Problem to work on | Apart from the pictures, which must be omitted, restate the data exactly.

Document layout detection data
------------------------------------
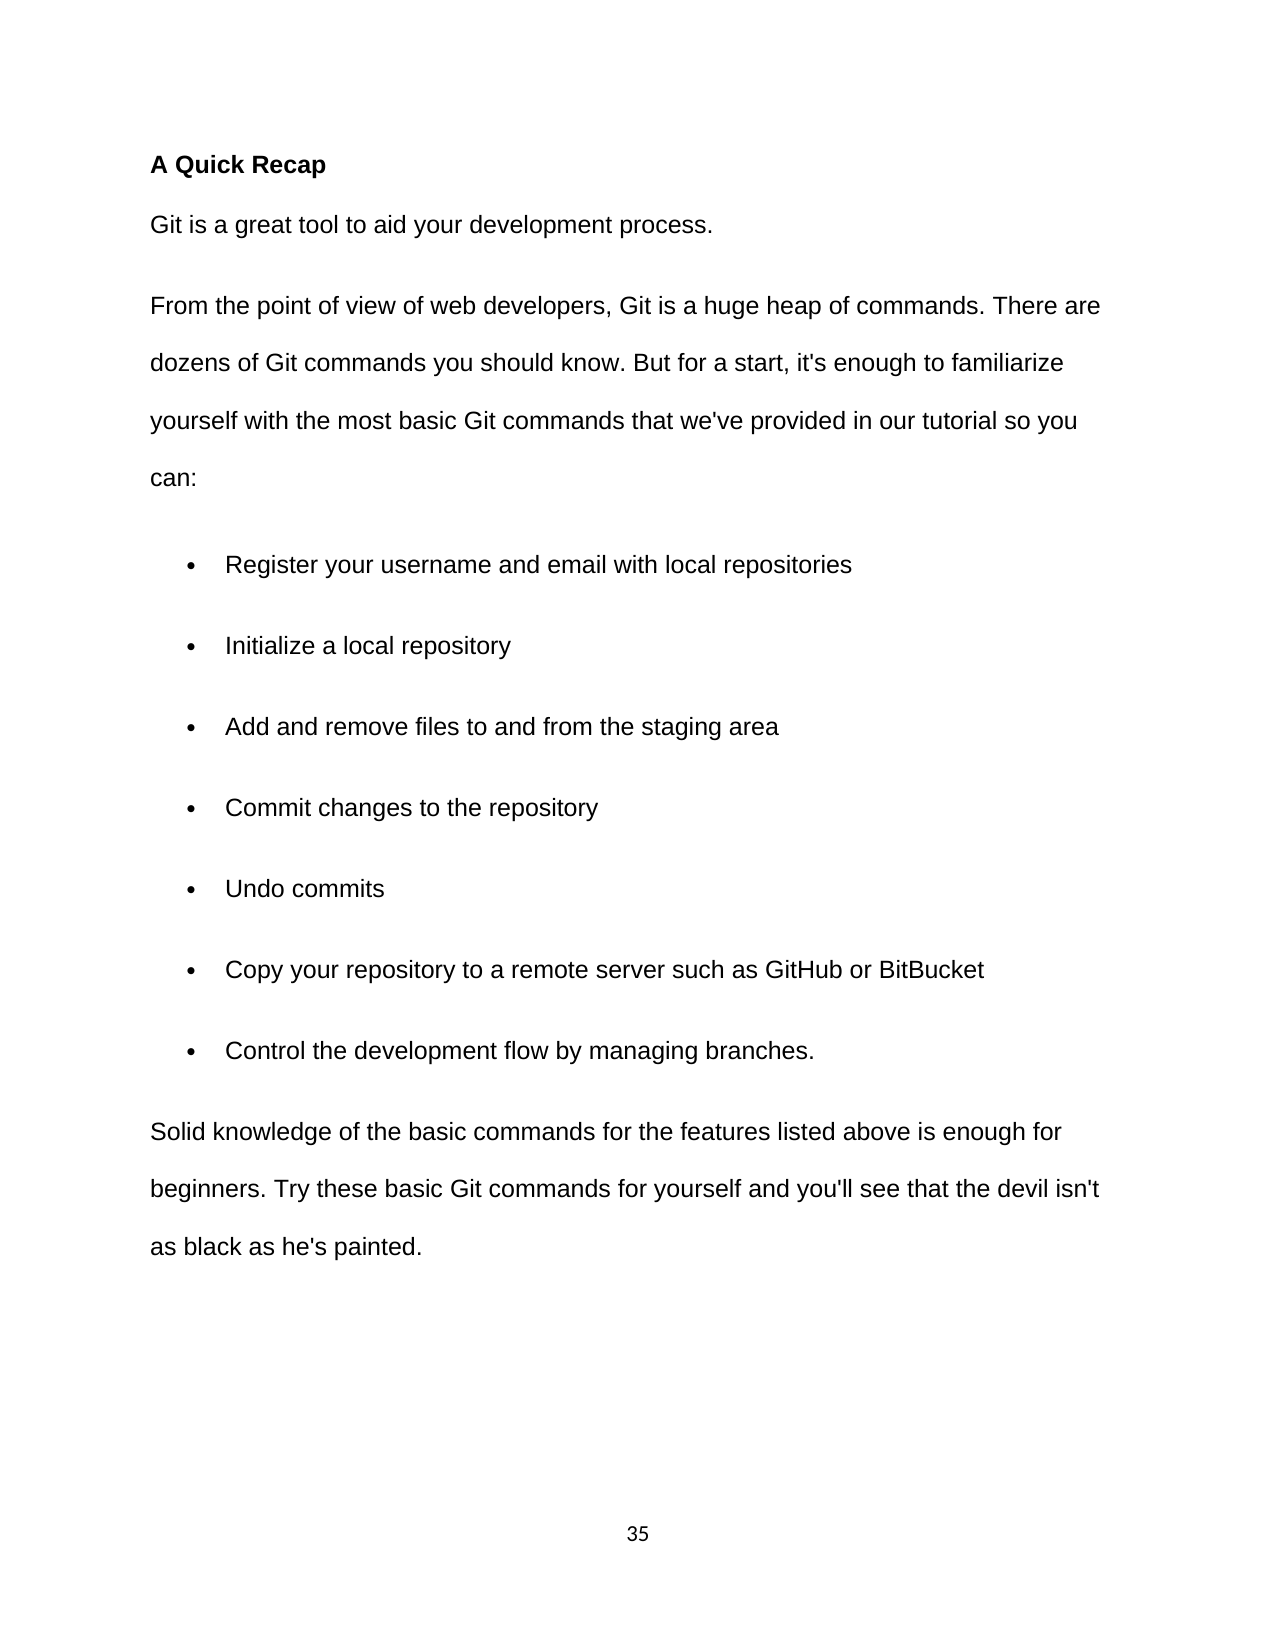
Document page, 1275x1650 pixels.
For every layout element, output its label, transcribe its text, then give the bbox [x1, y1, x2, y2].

list Copy your repository to a remote server such as GitHub or BitBucket [187, 955, 1125, 983]
list Control the development flow by managing branches. [187, 1036, 1125, 1064]
list Add and remove files to and from the staging area [187, 712, 1125, 741]
text Solid knowledge of the basic commands for the features listed above is enough for beginners. Try these basic Git commands for yourself and you'll see that the devil isn't as black as he's painted. [150, 1117, 1125, 1260]
list Undo commits [187, 874, 1125, 903]
list Register your username and email with local repositories [187, 550, 1125, 579]
text Git is a great tool to aid your development process. [150, 210, 1125, 239]
list Initialize a local repository [187, 631, 1125, 660]
list Commit changes to the repository [187, 793, 1125, 822]
text From the point of view of web developers, Git is a huge heap of commands. There are dozens of Git commands you should know. But for a start, it's enough to familiarize yourself with the most basic Git commands that we've provided in our tutorial so you can: [150, 291, 1125, 492]
text A Quick Recap [150, 150, 1125, 179]
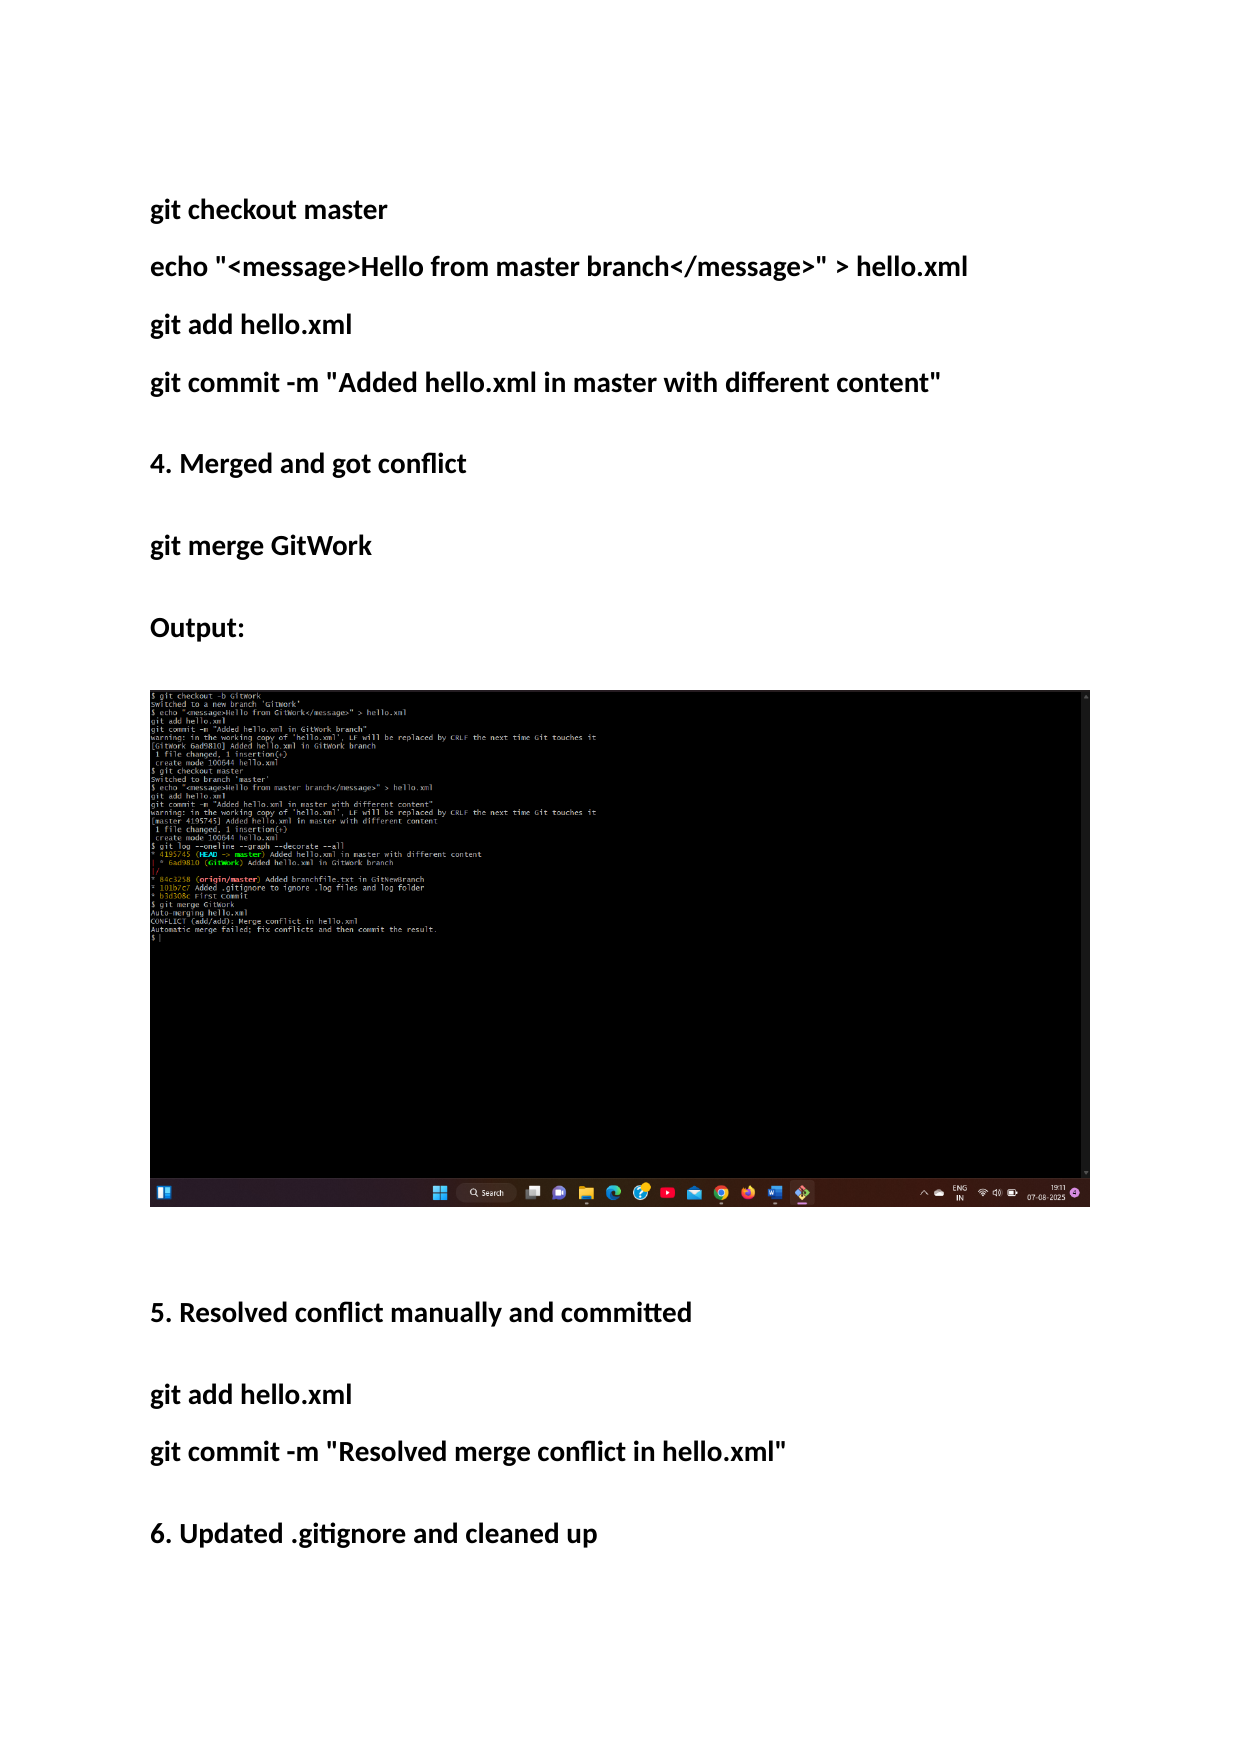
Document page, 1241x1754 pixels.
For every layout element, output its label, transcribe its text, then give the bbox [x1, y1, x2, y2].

text git commit -m "Added hello.xml in master with different content" 4. Merged and got conflict git merge GitWork Output: 5. Resolved conflict manually and committed git add hello.xml [150, 364, 1090, 690]
text git commit -m "Added hello.xml in master with different content" 4. Merged and got conflict git merge GitWork Output: 5. Resolved conflict manually and committed git add hello.xml [150, 1207, 1090, 1411]
text echo "<message>Hello from master branch</message>" > hello.xml [150, 248, 1090, 284]
text git add hello.xml [150, 306, 1090, 342]
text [150, 1433, 1090, 1551]
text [150, 150, 1090, 227]
picture [150, 690, 1090, 1207]
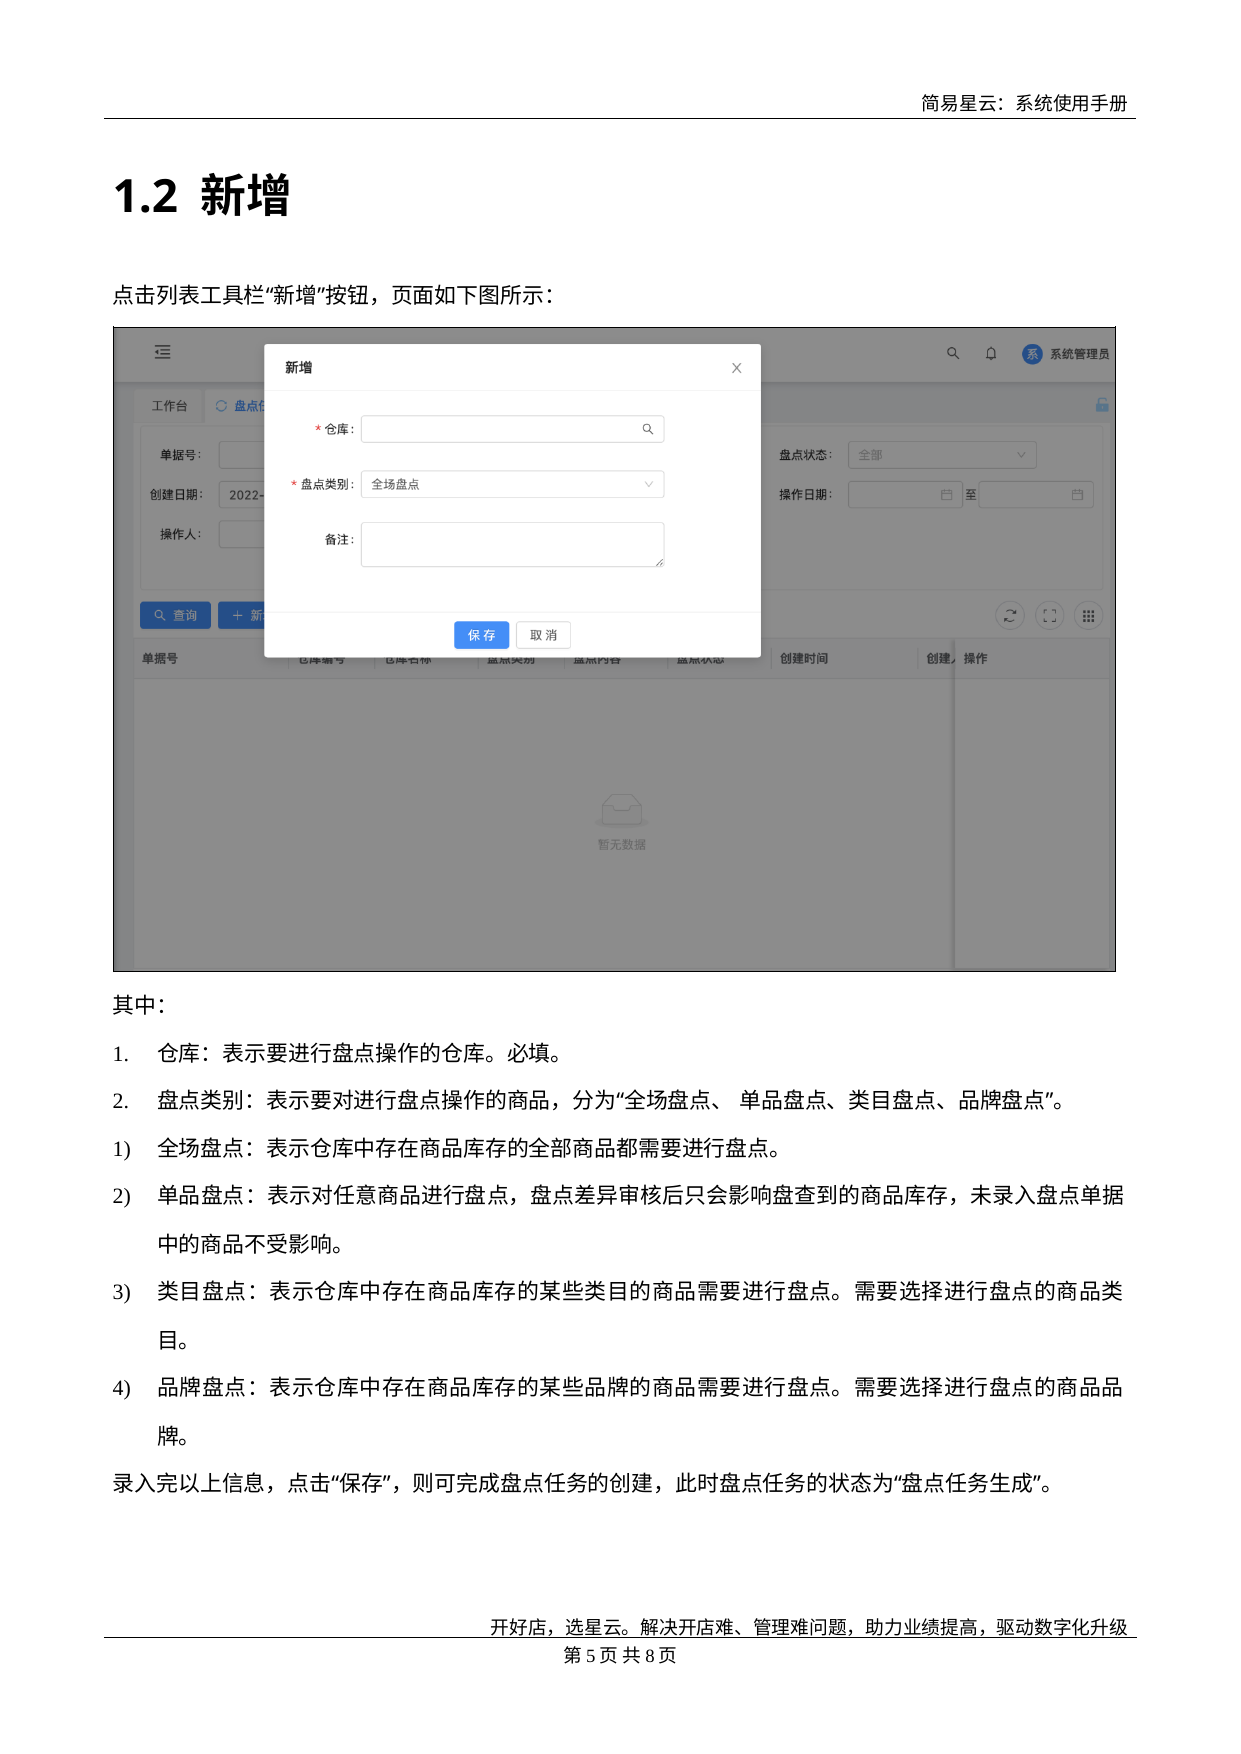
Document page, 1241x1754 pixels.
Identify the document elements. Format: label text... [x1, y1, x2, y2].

list 类目盘点：表示仓库中存在商品库存的某些类目的商品需要进行盘点。需要选择进行盘点的商品类目。 [112, 1275, 1128, 1356]
list 单品盘点：表示对任意商品进行盘点，盘点差异审核后只会影响盘查到的商品库存，未录入盘点单据中的商品不受影响。 [112, 1178, 1128, 1260]
list 其中： [112, 989, 1128, 1021]
list 品牌盘点：表示仓库中存在商品库存的某些品牌的商品需要进行盘点。需要选择进行盘点的商品品牌。 [112, 1371, 1128, 1452]
subtitle 新增 [112, 162, 1128, 227]
picture [114, 328, 1115, 971]
text 点击列表工具栏“新增”按钮，页面如下图所示： [112, 279, 1128, 311]
list 仓库：表示要进行盘点操作的仓库。必填。 [112, 1036, 1128, 1069]
list 盘点类别：表示要对进行盘点操作的商品，分为“全场盘点、 单品盘点、类目盘点、品牌盘点”。 [112, 1084, 1128, 1116]
list 录入完以上信息，点击“保存”，则可完成盘点任务的创建，此时盘点任务的状态为“盘点任务生成”。 [112, 1467, 1128, 1499]
list 全场盘点：表示仓库中存在商品库存的全部商品都需要进行盘点。 [112, 1131, 1128, 1164]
------------------------------------
Problem solution |
Document page, 1275x1650 pixels.
For every layout element, output its label, transcribe its text, then give the bbox [x1, y1, x2, y2].

list Copy your repository to a remote server such as GitHub or BitBucket [187, 955, 1125, 983]
list Control the development flow by managing branches. [187, 1036, 1125, 1064]
list Add and remove files to and from the staging area [187, 712, 1125, 741]
text Solid knowledge of the basic commands for the features listed above is enough for beginners. Try these basic Git commands for yourself and you'll see that the devil isn't as black as he's painted. [150, 1117, 1125, 1260]
list Undo commits [187, 874, 1125, 903]
list Register your username and email with local repositories [187, 550, 1125, 579]
text Git is a great tool to aid your development process. [150, 210, 1125, 239]
list Initialize a local repository [187, 631, 1125, 660]
list Commit changes to the repository [187, 793, 1125, 822]
text From the point of view of web developers, Git is a huge heap of commands. There are dozens of Git commands you should know. But for a start, it's enough to familiarize yourself with the most basic Git commands that we've provided in our tutorial so you can: [150, 291, 1125, 492]
text A Quick Recap [150, 150, 1125, 179]
Document page, 1241x1754 pixels.
For every layout element, output its label, transcribe its text, then give the bbox [x1, y1, x2, y2].

text git commit -m "Added hello.xml in master with different content" 4. Merged and got conflict git merge GitWork Output: 5. Resolved conflict manually and committed git add hello.xml [150, 364, 1090, 690]
text git commit -m "Added hello.xml in master with different content" 4. Merged and got conflict git merge GitWork Output: 5. Resolved conflict manually and committed git add hello.xml [150, 1207, 1090, 1411]
text echo "<message>Hello from master branch</message>" > hello.xml [150, 248, 1090, 284]
text git add hello.xml [150, 306, 1090, 342]
text [150, 1433, 1090, 1551]
text [150, 150, 1090, 227]
picture [150, 690, 1090, 1207]
Document page, 1241x1754 pixels.
Identify the document elements. Format: label text... [x1, y1, x2, y2].

list 类目盘点：表示仓库中存在商品库存的某些类目的商品需要进行盘点。需要选择进行盘点的商品类目。 [112, 1275, 1128, 1356]
list 单品盘点：表示对任意商品进行盘点，盘点差异审核后只会影响盘查到的商品库存，未录入盘点单据中的商品不受影响。 [112, 1178, 1128, 1260]
list 其中： [112, 989, 1128, 1021]
list 品牌盘点：表示仓库中存在商品库存的某些品牌的商品需要进行盘点。需要选择进行盘点的商品品牌。 [112, 1371, 1128, 1452]
subtitle 新增 [112, 162, 1128, 227]
picture [114, 328, 1115, 971]
text 点击列表工具栏“新增”按钮，页面如下图所示： [112, 279, 1128, 311]
list 仓库：表示要进行盘点操作的仓库。必填。 [112, 1036, 1128, 1069]
list 盘点类别：表示要对进行盘点操作的商品，分为“全场盘点、 单品盘点、类目盘点、品牌盘点”。 [112, 1084, 1128, 1116]
list 录入完以上信息，点击“保存”，则可完成盘点任务的创建，此时盘点任务的状态为“盘点任务生成”。 [112, 1467, 1128, 1499]
list 全场盘点：表示仓库中存在商品库存的全部商品都需要进行盘点。 [112, 1131, 1128, 1164]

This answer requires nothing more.